- [Action item]
The answer must be every line of the data that holds the word "title".

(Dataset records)
>>>

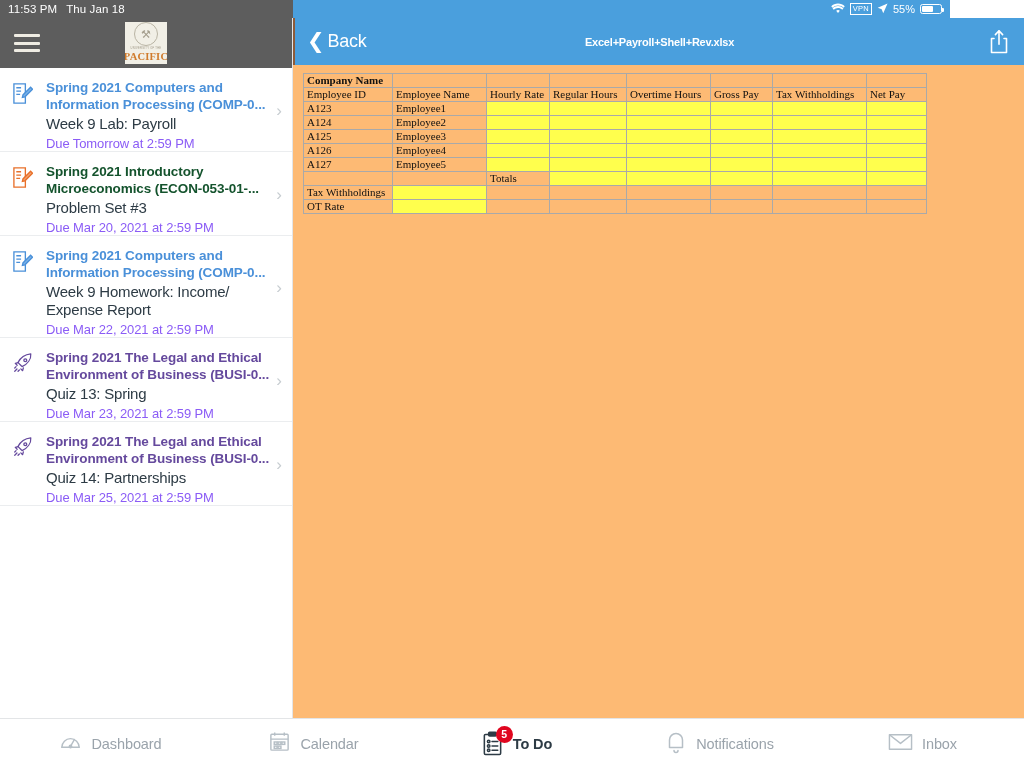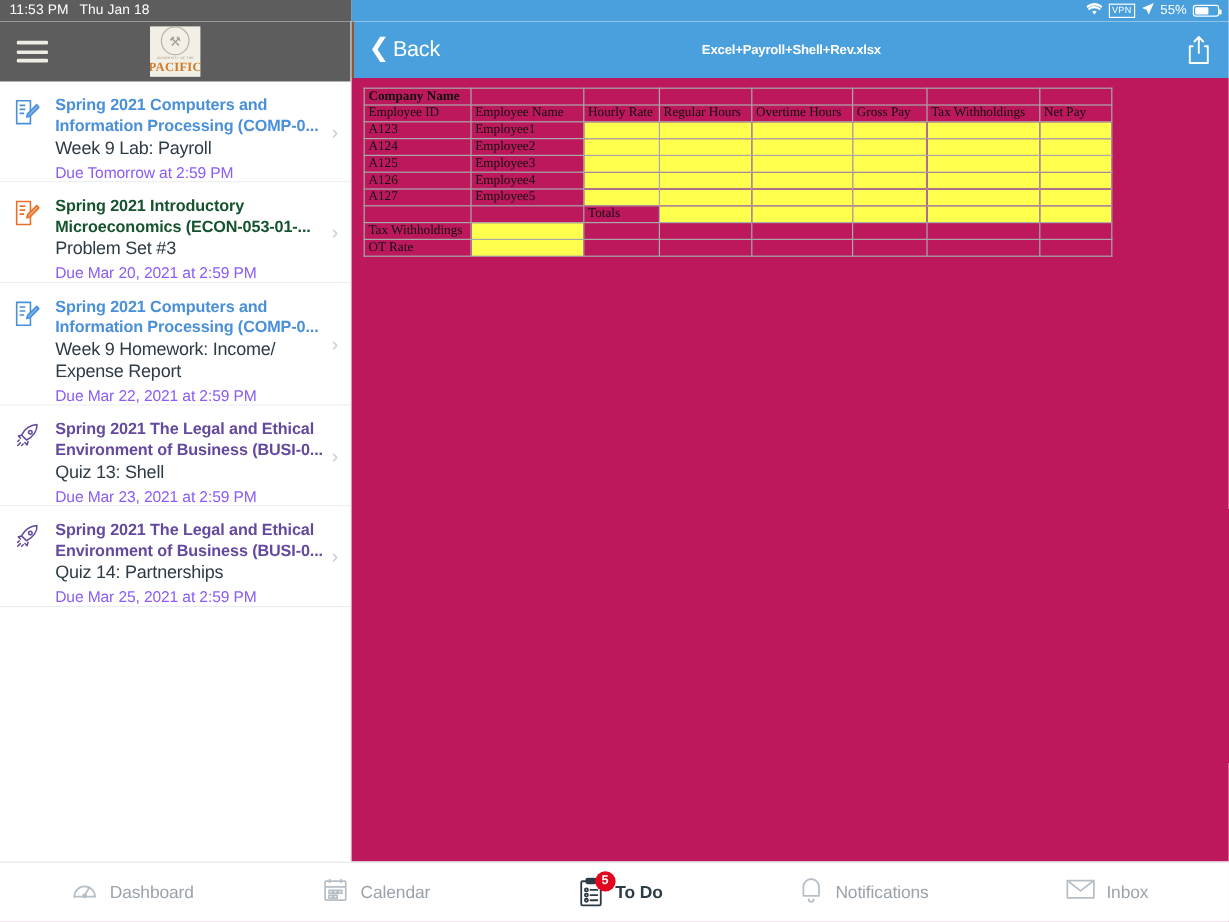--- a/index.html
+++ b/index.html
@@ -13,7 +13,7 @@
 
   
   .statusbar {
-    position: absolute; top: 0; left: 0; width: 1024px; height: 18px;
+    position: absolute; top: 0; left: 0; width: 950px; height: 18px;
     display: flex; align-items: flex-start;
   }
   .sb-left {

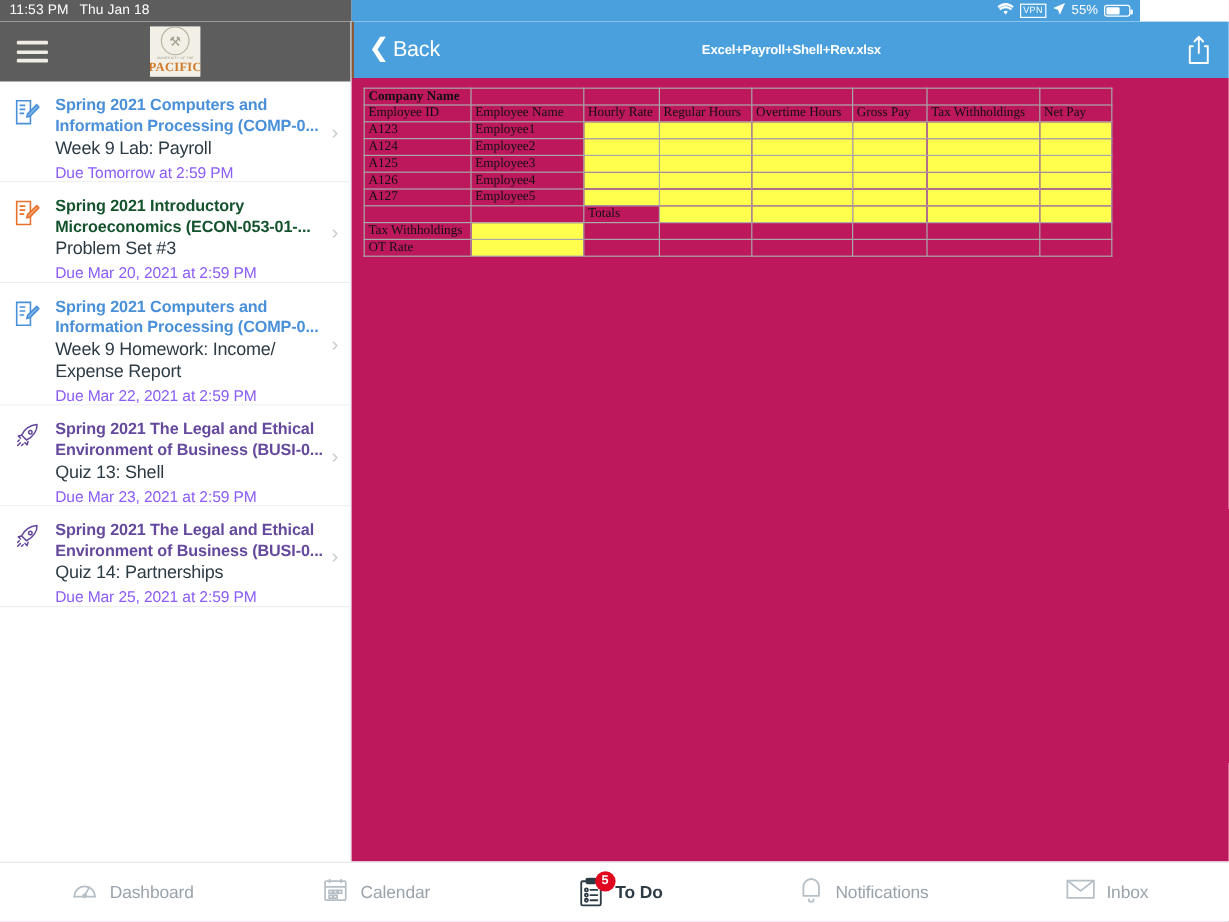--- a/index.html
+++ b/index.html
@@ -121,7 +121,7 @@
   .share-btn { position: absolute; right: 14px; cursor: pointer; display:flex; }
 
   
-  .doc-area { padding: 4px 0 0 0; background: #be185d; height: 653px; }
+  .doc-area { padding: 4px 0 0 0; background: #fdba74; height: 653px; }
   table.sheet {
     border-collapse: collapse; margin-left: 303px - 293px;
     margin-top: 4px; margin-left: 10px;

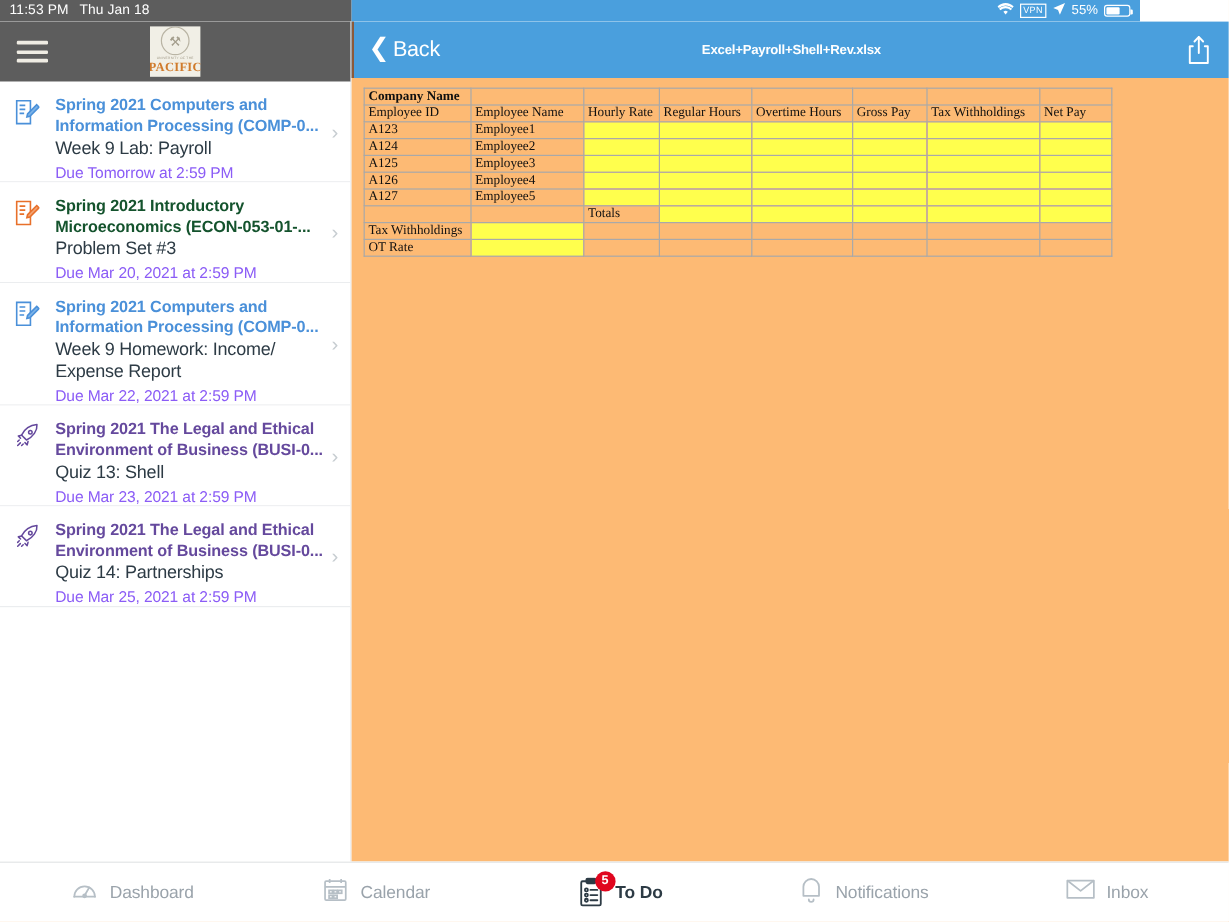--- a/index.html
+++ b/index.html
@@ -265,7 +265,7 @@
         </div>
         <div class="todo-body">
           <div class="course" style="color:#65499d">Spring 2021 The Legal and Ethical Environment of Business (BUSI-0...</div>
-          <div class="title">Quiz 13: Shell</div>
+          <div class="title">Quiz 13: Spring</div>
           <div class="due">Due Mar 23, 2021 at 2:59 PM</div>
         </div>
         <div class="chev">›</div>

<<<

- [Solution for this problem]
-          <div class="title">Quiz 13: Shell</div>
+          <div class="title">Quiz 13: Spring</div>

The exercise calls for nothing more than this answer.